Segment Open

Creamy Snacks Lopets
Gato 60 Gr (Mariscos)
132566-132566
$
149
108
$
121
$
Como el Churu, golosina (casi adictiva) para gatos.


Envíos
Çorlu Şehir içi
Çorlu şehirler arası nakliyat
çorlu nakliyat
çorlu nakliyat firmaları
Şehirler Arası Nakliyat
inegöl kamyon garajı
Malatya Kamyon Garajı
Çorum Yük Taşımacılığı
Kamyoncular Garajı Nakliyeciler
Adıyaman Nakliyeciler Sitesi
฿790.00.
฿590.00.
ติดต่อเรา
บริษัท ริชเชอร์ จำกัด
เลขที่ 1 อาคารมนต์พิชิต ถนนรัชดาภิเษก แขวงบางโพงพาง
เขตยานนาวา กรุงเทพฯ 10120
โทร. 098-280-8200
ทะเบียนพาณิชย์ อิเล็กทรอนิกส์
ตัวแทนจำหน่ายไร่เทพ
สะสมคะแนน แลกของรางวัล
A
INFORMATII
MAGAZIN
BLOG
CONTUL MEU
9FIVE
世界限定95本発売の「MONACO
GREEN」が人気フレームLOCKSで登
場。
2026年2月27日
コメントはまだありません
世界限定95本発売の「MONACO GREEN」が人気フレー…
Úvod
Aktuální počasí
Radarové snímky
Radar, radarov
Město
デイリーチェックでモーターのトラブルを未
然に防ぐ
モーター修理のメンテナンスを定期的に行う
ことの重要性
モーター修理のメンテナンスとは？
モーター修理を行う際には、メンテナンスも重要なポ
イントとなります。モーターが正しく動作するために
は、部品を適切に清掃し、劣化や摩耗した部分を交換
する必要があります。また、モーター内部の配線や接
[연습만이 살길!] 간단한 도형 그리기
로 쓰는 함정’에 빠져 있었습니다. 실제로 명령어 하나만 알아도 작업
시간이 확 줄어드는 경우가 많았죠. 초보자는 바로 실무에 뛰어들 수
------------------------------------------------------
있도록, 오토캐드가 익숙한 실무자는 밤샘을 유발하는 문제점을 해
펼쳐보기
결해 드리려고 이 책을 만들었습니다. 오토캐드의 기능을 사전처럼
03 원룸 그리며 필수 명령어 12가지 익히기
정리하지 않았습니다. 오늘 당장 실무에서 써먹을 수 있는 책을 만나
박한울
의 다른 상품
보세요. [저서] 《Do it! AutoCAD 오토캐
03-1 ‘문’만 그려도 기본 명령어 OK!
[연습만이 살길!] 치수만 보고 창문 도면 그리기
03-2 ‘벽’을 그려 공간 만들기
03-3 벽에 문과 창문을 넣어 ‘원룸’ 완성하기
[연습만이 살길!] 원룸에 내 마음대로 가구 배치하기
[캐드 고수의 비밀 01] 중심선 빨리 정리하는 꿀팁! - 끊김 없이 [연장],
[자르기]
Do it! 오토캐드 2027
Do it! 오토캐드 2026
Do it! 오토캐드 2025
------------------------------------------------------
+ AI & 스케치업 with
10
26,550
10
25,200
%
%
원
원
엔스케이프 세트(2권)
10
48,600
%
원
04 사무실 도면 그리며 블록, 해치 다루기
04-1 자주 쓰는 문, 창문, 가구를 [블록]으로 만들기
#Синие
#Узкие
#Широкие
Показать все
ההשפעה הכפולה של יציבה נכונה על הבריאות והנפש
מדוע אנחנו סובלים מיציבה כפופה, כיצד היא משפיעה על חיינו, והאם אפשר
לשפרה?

Segment Closed

About this exercise: This exercise calls for the lines from the one holding "บริษัท ริชเชอร์ จำกัด" through the end of the entries, transcribed exactly and with nothing more.

Result of the task:
บริษัท ริชเชอร์ จำกัด
เลขที่ 1 อาคารมนต์พิชิต ถนนรัชดาภิเษก แขวงบางโพงพาง
เขตยานนาวา กรุงเทพฯ 10120
โทร. 098-280-8200
ทะเบียนพาณิชย์ อิเล็กทรอนิกส์
ตัวแทนจำหน่ายไร่เทพ
สะสมคะแนน แลกของรางวัล
A
INFORMATII
MAGAZIN
BLOG
CONTUL MEU
9FIVE
世界限定95本発売の「MONACO
GREEN」が人気フレームLOCKSで登
場。
2026年2月27日
コメントはまだありません
世界限定95本発売の「MONACO GREEN」が人気フレー…
Úvod
Aktuální počasí
Radarové snímky
Radar, radarov
Město
デイリーチェックでモーターのトラブルを未
然に防ぐ
モーター修理のメンテナンスを定期的に行う
ことの重要性
モーター修理のメンテナンスとは？
モーター修理を行う際には、メンテナンスも重要なポ
イントとなります。モーターが正しく動作するために
は、部品を適切に清掃し、劣化や摩耗した部分を交換
する必要があります。また、モーター内部の配線や接
[연습만이 살길!] 간단한 도형 그리기
로 쓰는 함정’에 빠져 있었습니다. 실제로 명령어 하나만 알아도 작업
시간이 확 줄어드는 경우가 많았죠. 초보자는 바로 실무에 뛰어들 수
------------------------------------------------------
있도록, 오토캐드가 익숙한 실무자는 밤샘을 유발하는 문제점을 해
펼쳐보기
결해 드리려고 이 책을 만들었습니다. 오토캐드의 기능을 사전처럼
03 원룸 그리며 필수 명령어 12가지 익히기
정리하지 않았습니다. 오늘 당장 실무에서 써먹을 수 있는 책을 만나
박한울
의 다른 상품
보세요. [저서] 《Do it! AutoCAD 오토캐
03-1 ‘문’만 그려도 기본 명령어 OK!
[연습만이 살길!] 치수만 보고 창문 도면 그리기
03-2 ‘벽’을 그려 공간 만들기
03-3 벽에 문과 창문을 넣어 ‘원룸’ 완성하기
[연습만이 살길!] 원룸에 내 마음대로 가구 배치하기
[캐드 고수의 비밀 01] 중심선 빨리 정리하는 꿀팁! - 끊김 없이 [연장],
[자르기]
Do it! 오토캐드 2027
Do it! 오토캐드 2026
Do it! 오토캐드 2025
------------------------------------------------------
+ AI & 스케치업 with
10
26,550
10
25,200
%
%
원
원
엔스케이프 세트(2권)
10
48,600
%
원
04 사무실 도면 그리며 블록, 해치 다루기
04-1 자주 쓰는 문, 창문, 가구를 [블록]으로 만들기
#Синие
#Узкие
#Широкие
Показать все
ההשפעה הכפולה של יציבה נכונה על הבריאות והנפש
מדוע אנחנו סובלים מיציבה כפופה, כיצד היא משפיעה על חיינו, והאם אפשר
לשפרה?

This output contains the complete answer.